--- EXERCISE OBJECTIVE ---
Write out the records below once more, exactly as they stand.

--- Collected data ---

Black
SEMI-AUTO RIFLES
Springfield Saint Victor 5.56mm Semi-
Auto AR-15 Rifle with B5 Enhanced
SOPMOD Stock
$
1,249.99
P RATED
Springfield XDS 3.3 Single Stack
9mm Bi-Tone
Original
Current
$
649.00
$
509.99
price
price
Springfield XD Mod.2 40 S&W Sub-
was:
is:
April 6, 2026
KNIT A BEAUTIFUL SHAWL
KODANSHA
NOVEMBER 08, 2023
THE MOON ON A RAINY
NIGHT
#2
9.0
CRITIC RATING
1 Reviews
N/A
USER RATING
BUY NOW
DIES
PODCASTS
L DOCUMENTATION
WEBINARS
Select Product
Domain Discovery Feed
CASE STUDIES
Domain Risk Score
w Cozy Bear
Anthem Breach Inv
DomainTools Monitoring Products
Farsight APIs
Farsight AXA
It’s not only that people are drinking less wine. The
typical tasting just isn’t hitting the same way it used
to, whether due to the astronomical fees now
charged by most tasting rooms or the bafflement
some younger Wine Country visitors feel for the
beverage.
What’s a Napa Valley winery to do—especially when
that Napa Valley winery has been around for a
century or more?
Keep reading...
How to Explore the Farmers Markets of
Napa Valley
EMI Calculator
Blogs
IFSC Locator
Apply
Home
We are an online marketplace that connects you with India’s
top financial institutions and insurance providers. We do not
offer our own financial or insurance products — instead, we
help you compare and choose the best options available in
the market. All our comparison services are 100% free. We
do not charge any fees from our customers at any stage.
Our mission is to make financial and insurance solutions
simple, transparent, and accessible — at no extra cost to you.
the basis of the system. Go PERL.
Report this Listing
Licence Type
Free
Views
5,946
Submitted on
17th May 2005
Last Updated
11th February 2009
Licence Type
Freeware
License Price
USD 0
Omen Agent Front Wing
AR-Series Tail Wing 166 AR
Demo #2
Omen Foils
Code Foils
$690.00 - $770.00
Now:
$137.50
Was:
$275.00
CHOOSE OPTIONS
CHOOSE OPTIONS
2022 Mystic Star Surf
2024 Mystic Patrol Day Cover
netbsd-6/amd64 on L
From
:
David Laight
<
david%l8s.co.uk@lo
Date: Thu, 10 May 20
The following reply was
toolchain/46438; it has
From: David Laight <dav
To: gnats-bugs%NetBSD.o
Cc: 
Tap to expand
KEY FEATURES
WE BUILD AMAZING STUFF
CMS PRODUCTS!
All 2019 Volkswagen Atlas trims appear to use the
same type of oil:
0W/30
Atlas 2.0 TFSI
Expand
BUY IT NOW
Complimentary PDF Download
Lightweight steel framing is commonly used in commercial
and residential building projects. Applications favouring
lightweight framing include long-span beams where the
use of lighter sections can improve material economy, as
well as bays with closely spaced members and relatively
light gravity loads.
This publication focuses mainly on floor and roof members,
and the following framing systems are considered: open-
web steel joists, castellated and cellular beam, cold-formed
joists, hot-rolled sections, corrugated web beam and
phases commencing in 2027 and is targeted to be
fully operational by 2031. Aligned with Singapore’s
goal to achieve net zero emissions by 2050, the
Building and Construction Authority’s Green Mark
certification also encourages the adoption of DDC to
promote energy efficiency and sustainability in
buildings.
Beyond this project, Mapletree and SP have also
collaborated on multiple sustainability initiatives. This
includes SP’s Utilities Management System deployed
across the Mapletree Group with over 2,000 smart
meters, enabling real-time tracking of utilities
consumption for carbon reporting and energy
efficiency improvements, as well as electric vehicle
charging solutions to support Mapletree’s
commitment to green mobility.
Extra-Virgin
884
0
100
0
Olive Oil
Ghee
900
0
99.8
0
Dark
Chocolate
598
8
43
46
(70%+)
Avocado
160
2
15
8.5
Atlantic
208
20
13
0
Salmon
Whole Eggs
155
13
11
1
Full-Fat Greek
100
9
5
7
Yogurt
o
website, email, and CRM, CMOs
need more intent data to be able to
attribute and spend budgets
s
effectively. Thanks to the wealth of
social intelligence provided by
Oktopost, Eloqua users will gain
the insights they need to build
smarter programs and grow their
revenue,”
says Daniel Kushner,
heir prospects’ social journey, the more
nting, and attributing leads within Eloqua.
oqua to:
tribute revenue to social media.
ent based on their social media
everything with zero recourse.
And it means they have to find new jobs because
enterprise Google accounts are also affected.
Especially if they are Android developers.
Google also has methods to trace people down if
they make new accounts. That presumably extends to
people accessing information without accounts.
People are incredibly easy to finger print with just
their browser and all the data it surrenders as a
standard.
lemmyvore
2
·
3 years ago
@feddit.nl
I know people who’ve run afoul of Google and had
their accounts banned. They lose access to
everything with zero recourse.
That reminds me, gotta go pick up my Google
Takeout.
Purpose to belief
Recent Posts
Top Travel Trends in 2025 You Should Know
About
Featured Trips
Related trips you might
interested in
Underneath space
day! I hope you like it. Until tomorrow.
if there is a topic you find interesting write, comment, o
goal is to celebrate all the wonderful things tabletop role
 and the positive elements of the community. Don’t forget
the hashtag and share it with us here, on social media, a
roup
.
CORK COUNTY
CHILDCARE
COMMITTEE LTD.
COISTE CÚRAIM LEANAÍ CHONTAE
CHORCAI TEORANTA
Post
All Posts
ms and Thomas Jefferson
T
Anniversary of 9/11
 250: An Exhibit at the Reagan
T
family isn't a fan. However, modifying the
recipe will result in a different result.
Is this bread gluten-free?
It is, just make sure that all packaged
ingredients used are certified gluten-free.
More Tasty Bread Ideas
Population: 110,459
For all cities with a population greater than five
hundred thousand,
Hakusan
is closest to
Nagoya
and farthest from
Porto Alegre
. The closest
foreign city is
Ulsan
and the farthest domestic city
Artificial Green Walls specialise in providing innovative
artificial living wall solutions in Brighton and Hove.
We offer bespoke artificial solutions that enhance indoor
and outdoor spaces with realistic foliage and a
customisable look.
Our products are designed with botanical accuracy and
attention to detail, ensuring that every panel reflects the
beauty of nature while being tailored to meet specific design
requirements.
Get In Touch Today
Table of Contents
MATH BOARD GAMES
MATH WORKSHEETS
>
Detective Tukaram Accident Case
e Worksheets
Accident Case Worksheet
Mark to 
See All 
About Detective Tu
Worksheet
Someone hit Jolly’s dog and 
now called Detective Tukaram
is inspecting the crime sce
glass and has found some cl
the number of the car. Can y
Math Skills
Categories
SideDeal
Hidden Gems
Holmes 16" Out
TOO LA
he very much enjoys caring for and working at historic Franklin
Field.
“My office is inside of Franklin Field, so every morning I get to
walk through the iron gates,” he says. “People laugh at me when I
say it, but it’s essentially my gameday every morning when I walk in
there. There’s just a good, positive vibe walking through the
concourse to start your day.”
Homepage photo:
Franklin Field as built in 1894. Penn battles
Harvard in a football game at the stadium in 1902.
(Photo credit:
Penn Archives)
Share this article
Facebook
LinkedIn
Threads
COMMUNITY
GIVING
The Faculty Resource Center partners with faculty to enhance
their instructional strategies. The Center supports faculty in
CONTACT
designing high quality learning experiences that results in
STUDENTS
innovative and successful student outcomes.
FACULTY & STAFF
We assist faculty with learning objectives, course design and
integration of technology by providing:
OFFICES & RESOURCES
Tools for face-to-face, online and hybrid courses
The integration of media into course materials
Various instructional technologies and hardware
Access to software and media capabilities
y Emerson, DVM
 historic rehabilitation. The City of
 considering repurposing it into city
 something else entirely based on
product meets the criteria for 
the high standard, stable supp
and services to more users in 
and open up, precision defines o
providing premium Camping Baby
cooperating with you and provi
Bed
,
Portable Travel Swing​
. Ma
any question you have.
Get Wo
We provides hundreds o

--- RESULT ---
Black
SEMI-AUTO RIFLES
Springfield Saint Victor 5.56mm Semi-
Auto AR-15 Rifle with B5 Enhanced
SOPMOD Stock
$
1,249.99
P RATED
Springfield XDS 3.3 Single Stack
9mm Bi-Tone
Original
Current
$
649.00
$
509.99
price
price
Springfield XD Mod.2 40 S&W Sub-
was:
is:
April 6, 2026
KNIT A BEAUTIFUL SHAWL
KODANSHA
NOVEMBER 08, 2023
THE MOON ON A RAINY
NIGHT
#2
9.0
CRITIC RATING
1 Reviews
N/A
USER RATING
BUY NOW
DIES
PODCASTS
L DOCUMENTATION
WEBINARS
Select Product
Domain Discovery Feed
CASE STUDIES
Domain Risk Score
w Cozy Bear
Anthem Breach Inv
DomainTools Monitoring Products
Farsight APIs
Farsight AXA
It’s not only that people are drinking less wine. The
typical tasting just isn’t hitting the same way it used
to, whether due to the astronomical fees now
charged by most tasting rooms or the bafflement
some younger Wine Country visitors feel for the
beverage.
What’s a Napa Valley winery to do—especially when
that Napa Valley winery has been around for a
century or more?
Keep reading...
How to Explore the Farmers Markets of
Napa Valley
EMI Calculator
Blogs
IFSC Locator
Apply
Home
We are an online marketplace that connects you with India’s
top financial institutions and insurance providers. We do not
offer our own financial or insurance products — instead, we
help you compare and choose the best options available in
the market. All our comparison services are 100% free. We
do not charge any fees from our customers at any stage.
Our mission is to make financial and insurance solutions
simple, transparent, and accessible — at no extra cost to you.
the basis of the system. Go PERL.
Report this Listing
Licence Type
Free
Views
5,946
Submitted on
17th May 2005
Last Updated
11th February 2009
Licence Type
Freeware
License Price
USD 0
Omen Agent Front Wing
AR-Series Tail Wing 166 AR
Demo #2
Omen Foils
Code Foils
$690.00 - $770.00
Now:
$137.50
Was:
$275.00
CHOOSE OPTIONS
CHOOSE OPTIONS
2022 Mystic Star Surf
2024 Mystic Patrol Day Cover
netbsd-6/amd64 on L
From
:
David Laight
<
david%l8s.co.uk@lo
Date: Thu, 10 May 20
The following reply was
toolchain/46438; it has
From: David Laight <dav
To: gnats-bugs%NetBSD.o
Cc: 
Tap to expand
KEY FEATURES
WE BUILD AMAZING STUFF
CMS PRODUCTS!
All 2019 Volkswagen Atlas trims appear to use the
same type of oil:
0W/30
Atlas 2.0 TFSI
Expand
BUY IT NOW
Complimentary PDF Download
Lightweight steel framing is commonly used in commercial
and residential building projects. Applications favouring
lightweight framing include long-span beams where the
use of lighter sections can improve material economy, as
well as bays with closely spaced members and relatively
light gravity loads.
This publication focuses mainly on floor and roof members,
and the following framing systems are considered: open-
web steel joists, castellated and cellular beam, cold-formed
joists, hot-rolled sections, corrugated web beam and
phases commencing in 2027 and is targeted to be
fully operational by 2031. Aligned with Singapore’s
goal to achieve net zero emissions by 2050, the
Building and Construction Authority’s Green Mark
certification also encourages the adoption of DDC to
promote energy efficiency and sustainability in
buildings.
Beyond this project, Mapletree and SP have also
collaborated on multiple sustainability initiatives. This
includes SP’s Utilities Management System deployed
across the Mapletree Group with over 2,000 smart
meters, enabling real-time tracking of utilities
consumption for carbon reporting and energy
efficiency improvements, as well as electric vehicle
charging solutions to support Mapletree’s
commitment to green mobility.
Extra-Virgin
884
0
100
0
Olive Oil
Ghee
900
0
99.8
0
Dark
Chocolate
598
8
43
46
(70%+)
Avocado
160
2
15
8.5
Atlantic
208
20
13
0
Salmon
Whole Eggs
155
13
11
1
Full-Fat Greek
100
9
5
7
Yogurt
o
website, email, and CRM, CMOs
need more intent data to be able to
attribute and spend budgets
s
effectively. Thanks to the wealth of
social intelligence provided by
Oktopost, Eloqua users will gain
the insights they need to build
smarter programs and grow their
revenue,”
says Daniel Kushner,
heir prospects’ social journey, the more
nting, and attributing leads within Eloqua.
oqua to:
tribute revenue to social media.
ent based on their social media
everything with zero recourse.
And it means they have to find new jobs because
enterprise Google accounts are also affected.
Especially if they are Android developers.
Google also has methods to trace people down if
they make new accounts. That presumably extends to
people accessing information without accounts.
People are incredibly easy to finger print with just
their browser and all the data it surrenders as a
standard.
lemmyvore
2
·
3 years ago
@feddit.nl
I know people who’ve run afoul of Google and had
their accounts banned. They lose access to
everything with zero recourse.
That reminds me, gotta go pick up my Google
Takeout.
Purpose to belief
Recent Posts
Top Travel Trends in 2025 You Should Know
About
Featured Trips
Related trips you might
interested in
Underneath space
day! I hope you like it. Until tomorrow.
if there is a topic you find interesting write, comment, o
goal is to celebrate all the wonderful things tabletop role
 and the positive elements of the community. Don’t forget
the hashtag and share it with us here, on social media, a
roup
.
CORK COUNTY
CHILDCARE
COMMITTEE LTD.
COISTE CÚRAIM LEANAÍ CHONTAE
CHORCAI TEORANTA
Post
All Posts
ms and Thomas Jefferson
T
Anniversary of 9/11
 250: An Exhibit at the Reagan
T
family isn't a fan. However, modifying the
recipe will result in a different result.
Is this bread gluten-free?
It is, just make sure that all packaged
ingredients used are certified gluten-free.
More Tasty Bread Ideas
Population: 110,459
For all cities with a population greater than five
hundred thousand,
Hakusan
is closest to
Nagoya
and farthest from
Porto Alegre
. The closest
foreign city is
Ulsan
and the farthest domestic city
Artificial Green Walls specialise in providing innovative
artificial living wall solutions in Brighton and Hove.
We offer bespoke artificial solutions that enhance indoor
and outdoor spaces with realistic foliage and a
customisable look.
Our products are designed with botanical accuracy and
attention to detail, ensuring that every panel reflects the
beauty of nature while being tailored to meet specific design
requirements.
Get In Touch Today
Table of Contents
MATH BOARD GAMES
MATH WORKSHEETS
>
Detective Tukaram Accident Case
e Worksheets
Accident Case Worksheet
Mark to 
See All 
About Detective Tu
Worksheet
Someone hit Jolly’s dog and 
now called Detective Tukaram
is inspecting the crime sce
glass and has found some cl
the number of the car. Can y
Math Skills
Categories
SideDeal
Hidden Gems
Holmes 16" Out
TOO LA
he very much enjoys caring for and working at historic Franklin
Field.
“My office is inside of Franklin Field, so every morning I get to
walk through the iron gates,” he says. “People laugh at me when I
say it, but it’s essentially my gameday every morning when I walk in
there. There’s just a good, positive vibe walking through the
concourse to start your day.”
Homepage photo:
Franklin Field as built in 1894. Penn battles
Harvard in a football game at the stadium in 1902.
(Photo credit:
Penn Archives)
Share this article
Facebook
LinkedIn
Threads
COMMUNITY
GIVING
The Faculty Resource Center partners with faculty to enhance
their instructional strategies. The Center supports faculty in
CONTACT
designing high quality learning experiences that results in
STUDENTS
innovative and successful student outcomes.
FACULTY & STAFF
We assist faculty with learning objectives, course design and
integration of technology by providing:
OFFICES & RESOURCES
Tools for face-to-face, online and hybrid courses
The integration of media into course materials
Various instructional technologies and hardware
Access to software and media capabilities
y Emerson, DVM
 historic rehabilitation. The City of
 considering repurposing it into city
 something else entirely based on
product meets the criteria for 
the high standard, stable supp
and services to more users in 
and open up, precision defines o
providing premium Camping Baby
cooperating with you and provi
Bed
,
Portable Travel Swing​
. Ma
any question you have.
Get Wo
We provides hundreds o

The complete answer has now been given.